Missouri Senator Introduces Bill Facilitating Lawsuits Against Adult Sites

Missouri Senator Introduces Bill Facilitating Lawsuits Against Adult Sites

WASHINGTON — Senator Josh Hawley (R-Mo.) introduced a bill today to “enable victims of revenge porn, trafficking and sexual coercion” to sue websites posting images and videos without their consent.

Hawley also referred, in a press release, to Pornhub’s core business as “spreading depraved content."

His bill is co-sponsored by Senators Joni Ernst (R-Iowa), Thom Tillis (R-N.C.) and Maggie Hassan (D-N.H.).

Hawley had announced his intention to introduce this bill via a tweet earlier this week in reaction to the New York Times editorial by Nicholas Kristof targeting Pornhub and demanding some form of state intervention against the high-profile adult platform.

Kristof tweeted his article, led by an exploitative photo of an at-risk teen in a skintight shirt, to several public officials in the U.S. and Canada.

Yesterday, Pornhub announced changes to their policies for content uploads.

Hawley’s bill, according to the Kansas City Star, “would criminalize the knowing distribution of forced or coerced sex acts, require websites to create takedown procedures to ensure victims can promptly have their images removed and empower victims to sue websites for knowingly hosting privacy-invading images and videos.”

“Sites like Pornhub routinely escape responsibility for facilitating abuse, trafficking and exploitation, making millions for themselves in the process,” Hawley said in the press release touting his own bill. “Meanwhile, the victims of this abuse have little recourse against these powerful companies, who thrive on spreading depraved content. Serious criminal penalties are needed to crack down on these tech executives who think they are above the law.”

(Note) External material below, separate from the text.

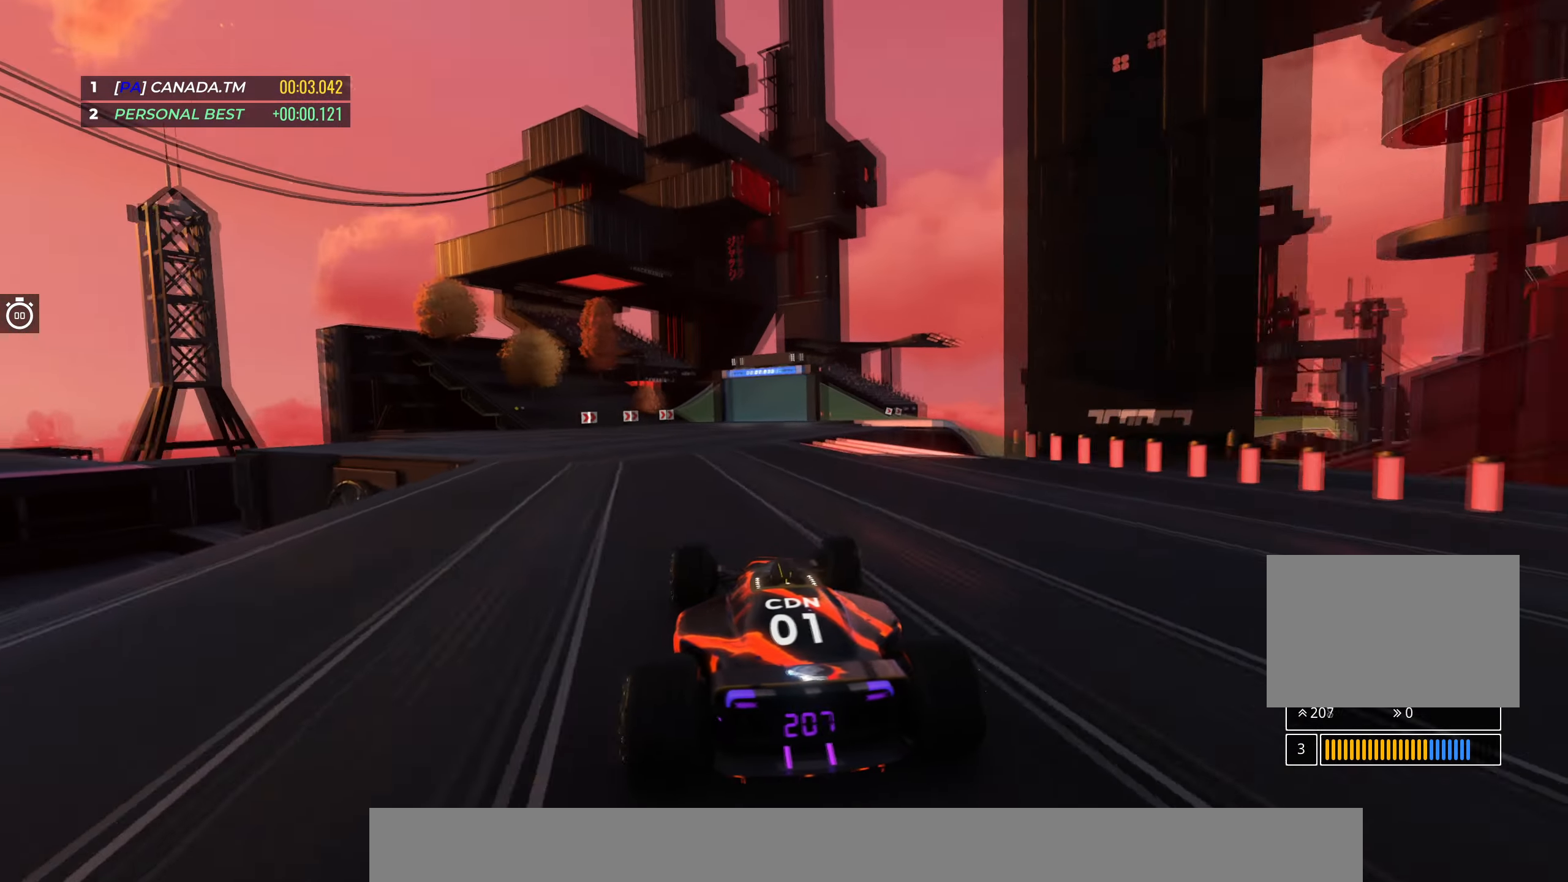
{"keys": ["right", "up"], "events": [[117, "left", "up"], [400, "right", "down"]]}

Co-Sponsoring Senators Make Dubious 'Trafficking' Claim

The two GOP co-sponsoring Senators released statements backing Hawley's bill.

"In recent years, we’ve seen an uptick in human trafficking through pornography," said Iowa's Joni Ernst, without providing any evidence.

"Host websites that allow perpetrators to disseminate photos and video of sexual assaults or coerced sex acts on their platforms are evading the law while profiting directly from trafficking," she continued. "This bill will help empower victims of human trafficking to seek justice and put an end to the complex and heartbreaking cycle of exploitation."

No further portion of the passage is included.